Mark, himself a former soldier, is about to head to a meeting of defence ministers in Rome focused on defeating ISIS and then a Nato defence ministers meeting in Brussels later in the week.
Public focus has turned to the mission in Iraq initially because of the request by Australian Foreign Minister Julie Bishop at the weekend for a further commitment from New Zealand to the mission.
But Human rights campaigner Harmeet Sooden is also reported on Stuff as saying that the previous Government had quietly changed the mission's training mandate to provide "advise and assist support to the Iraqi Army's North Baghdad Operations Command".
He also said the Government had quietly approved base from which it could assist Iraqi forces, Qayyarah West Airfield, 60 km south of Mosul, and which it did not publicise.
Prime Minister Jacinda Ardern told reporters at Parliament the training role had been expanded to a mentoring role within the training camps in which New Zealand had been authorised to operate.
She had also been advised that the base close to Mosul had been approved but it had not been announced for security reasons and it had, in fact, not been used by the New Zealanders.

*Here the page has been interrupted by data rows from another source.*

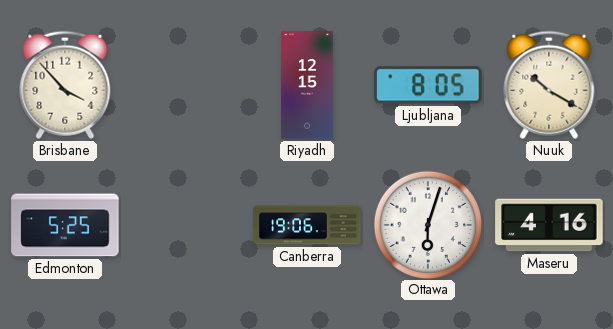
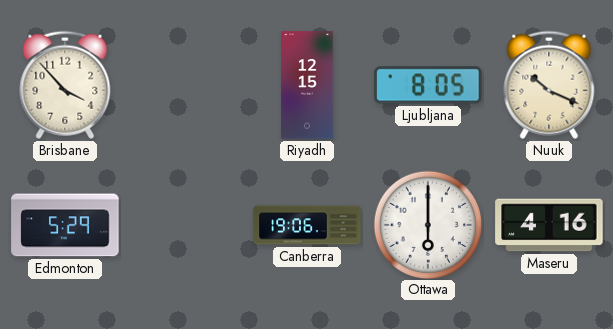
Nuuk: 10:20 -> 10:19
Edmonton: 5:25 -> 5:29
Ottawa: 6:03 -> 6:00
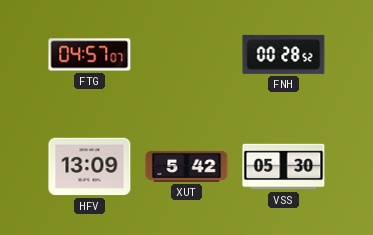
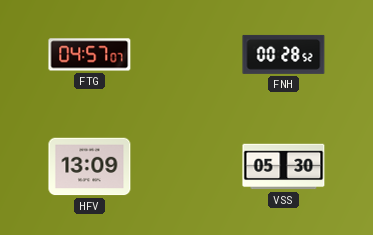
XUT: 5:42 -> none
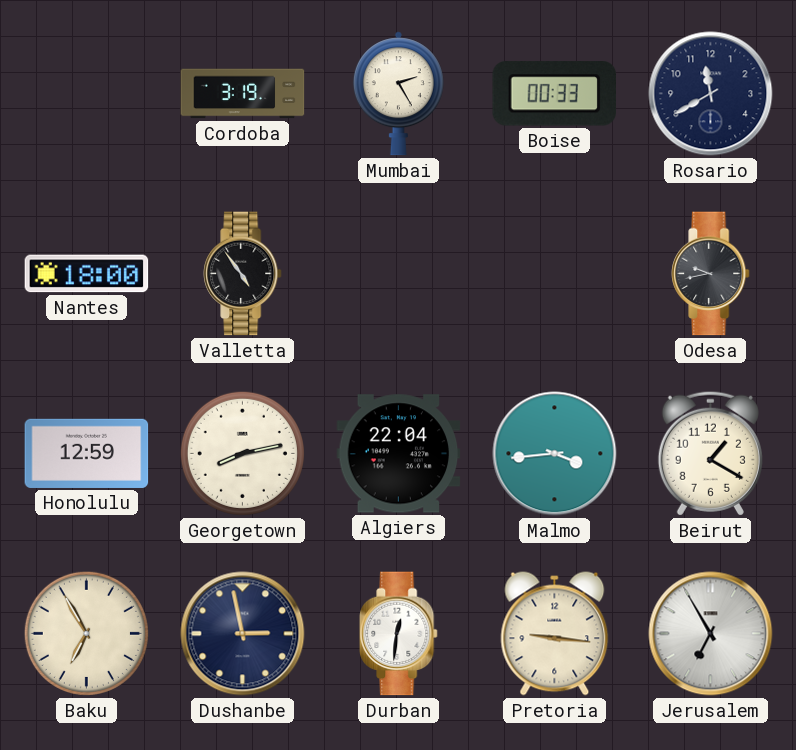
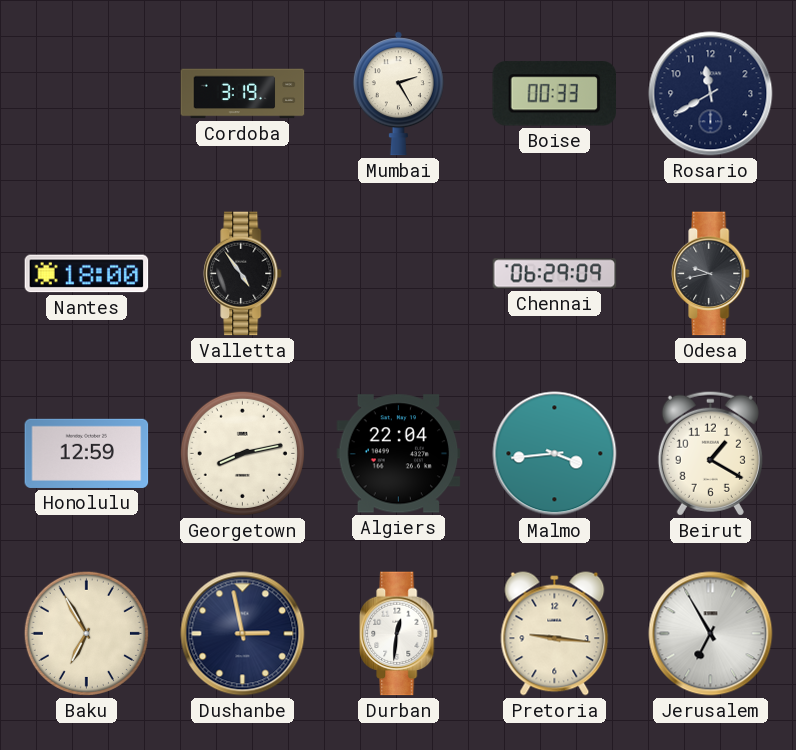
Chennai: none -> 06:29
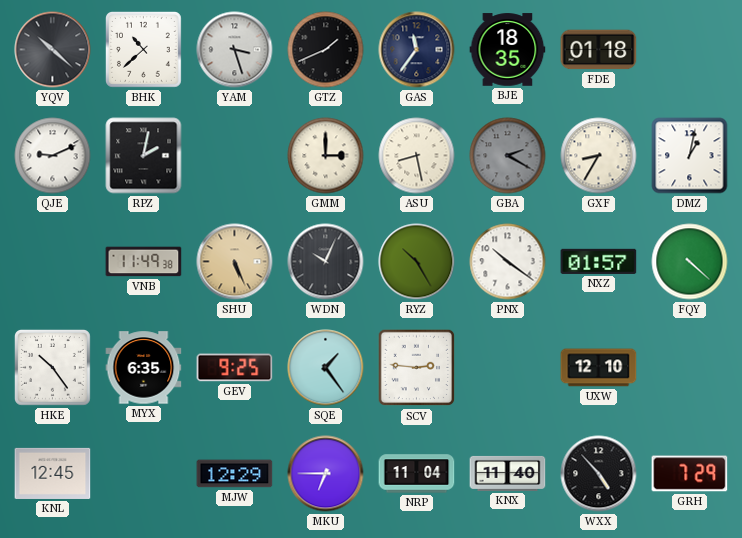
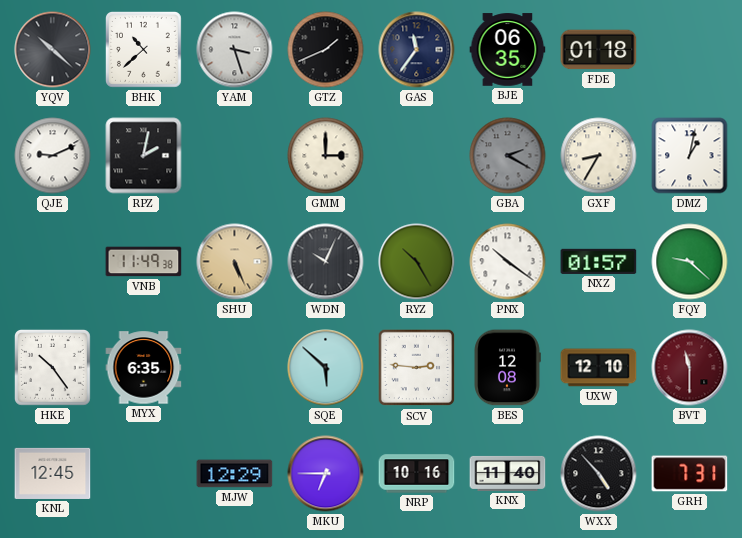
BJE: 18:35 -> 06:35
ASU: 8:28 -> none
FQY: 4:22 -> 9:22
GEV: 9:25 -> none
SQE: 1:24 -> 5:52
BES: none -> 12:08
BVT: none -> 11:30
NRP: 11:04 -> 10:16
GRH: 7:29 -> 7:31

"I am quick to say that I haven't necessarily received the full information that the last Government received when they made their decisions, which were ultimately their decisions," Ardern said.
She also confirmed the claim by Sooden that New Zealand soldiers have been collecting biometric information of Iraqi trainees. She had been advised it was standard practice for all coalition forces as a security measure for those doing the training.
Ardern said that in terms of extending the mandate it was important to make the decision in the context including elections in Iraq (in May) that could change the environment.
"I want to make sure that we make the decision at the time with all of the information around the current role we are playing, what's required but ultimately a decision in the best interests of New Zealand."
Labour, New Zealand First and Greens all opposed the deployment of about 110 (and 300 Australian personnel) New Zealand Defence Force personnel which began in May 2015.
Ron Mark was questioning former Prime Minister John Key when he said the Iraqi forces had appeared to lack the will to fight and had given up Ramadi despite outnumbering Isis. "Does he not realise you can't train cowards to fight?"
The Anzac mission has trained 30,000 Iraqi forces, many of whom have gone on to recapture areas of Iraq held by Isis, including Mosul.
Meanwhile, Ardern said that Labour's promise to hold an inquiry into the allegations in the book Hit and Run by Nicky Hager and Jon Stephenson was in the hands of Attorney General David Parker.
The book alleged that New Zealand troops were involved in war crimes during a raid in a remote part of Afghanistan in 2010.